Home Sci-Tech Kenyans to Pay Sh327 to Get Coronavirus Vaccine

Kenyans to Pay Sh327 to Get Coronavirus Vaccine

Kenyans to Pay Sh327 to Get Coronavirus Vaccine

Kenyans could pay Sh327 each to get a dose of the Covid-19 vaccine developed jointly by pharmaceutical firm AstraZeneca and the University of Oxford, the Nation has learnt.

The Kenya ChAdOx1 nCoV-19 vaccine, which is also being trialled in Kilifi County by the Kenya Medical Research Institute (Kemri), is said to protect over 70 per cent of people who use it from catching the deadly virus, as per results of the first phase trials announced yesterday. The results relate to trials conducted in Brazil and the United Kingdom.

Up to 40 frontline healthcare workers from Kilifi were involved in the joint Kemri and University of Oxford trial. The second phase of the trial targets 360 adult volunteers and is expected to run for months, with the volunteers drawn from as far as Mombasa.

“Clinical trials are also being conducted in Kenya, the US, Japan, Russia, South Africa, and Latin America, with planned trials in other European and Asian countries. In total, we expect to enrol up to 60,000 participants globally,” biopharmaceutical firm AstraZeneca said yesterday.

AZD1222 vaccine

The company expects to sell the AZD1222 vaccine at cost at about Sh327 ($3) a dose, according to reported agreements between the firm and governments and international health organisations. The other vaccines from Pfizer will cost about Sh2,180 ($20) a dose, while Moderna’s is priced between Sh1,635 ($15) to Sh2,725 ($25); based on agreements the firm has struck with the US government. However, all these three vaccines must be approved by regulators before they are administered.

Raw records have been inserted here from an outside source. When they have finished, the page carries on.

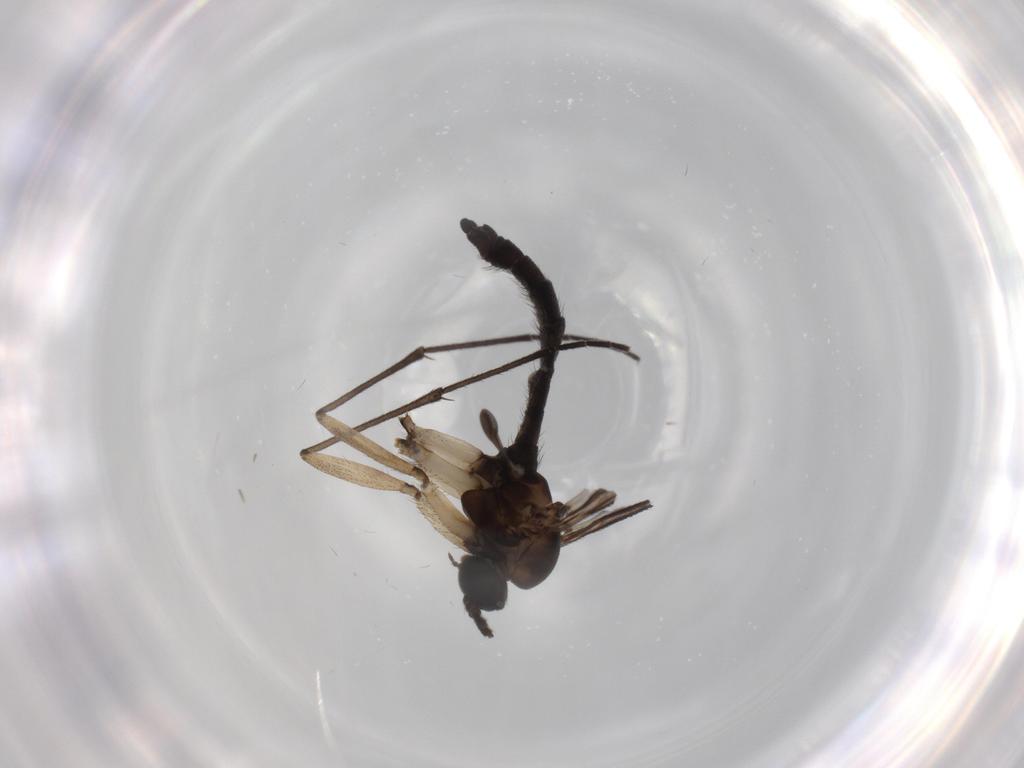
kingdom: Animalia
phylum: Arthropoda
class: Insecta
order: Diptera
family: Sciaridae
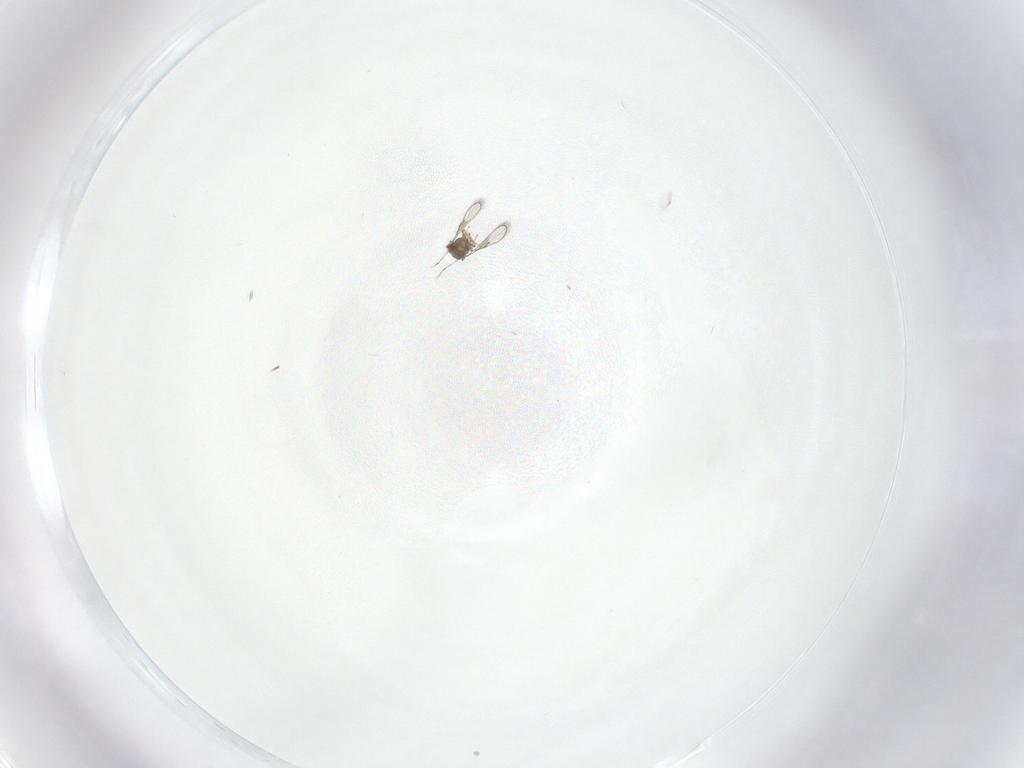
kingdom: Animalia
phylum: Arthropoda
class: Insecta
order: Hymenoptera
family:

The Kenyan Ministry of Health will also make evaluation of the vaccines. Health Cabinet Secretary Mutahi Kagwe last week told the Nation that the government has not made a commitment to take any vaccines.

“We will explore all options,” Mr Kagwe said.

On Monday, Health Director-General Patrick Amoth told the Nation that “we could easily enter into a bilateral partnership with Astra Zeneca to get more doses as this vaccine was very promising because it shows protection against all age groups and could also stop transmission of the virus.”

This will be good news for Kenya, which has been sitting on the sidelines after it emerged that the logistical nightmare of handling the first two vaccines announced by Pfizer/BioNTech and Moderna were out of reach for the country.

On Monday, AstraZeneca said it has agreed to sell it at cost to developing nations in perpetuity.

Multilateral organisations

“AstraZeneca continues to engage with governments, multilateral organisations and collaborators around the world to ensure broad and equitable access to the vaccine at no profit for the duration of the pandemic,” the firm said.

Professor Andrew Pollard, Chief Investigator of the Oxford Vaccine Trial, said “these findings show that we have an effective vaccine that will save many lives”.

“Excitingly, we’ve found that one of our dosing regimens may be around 90 per cent effective and if this dosing regime is used, more people could be vaccinated with planned vaccine supply,” he said.

“The vaccine’s simple supply chain and the firms no-profit pledge and commitment to broad, equitable and timely access means it will be affordable and globally available, supplying hundreds of millions of doses on approval,” said the firm’s Chief Executive Officer Pascal Soriot.

This is the news that Kenya and other developing countries have been waiting for. Unlike the first two vaccines that require a storage temperature as low as -70 degrees Celsius, a logistical nightmare for Kenya, the AstraZeneca vaccine “can be stored, transported and handled at normal refrigerated conditions (2-8 degrees Celsius) for at least six months and administered within existing healthcare settings.”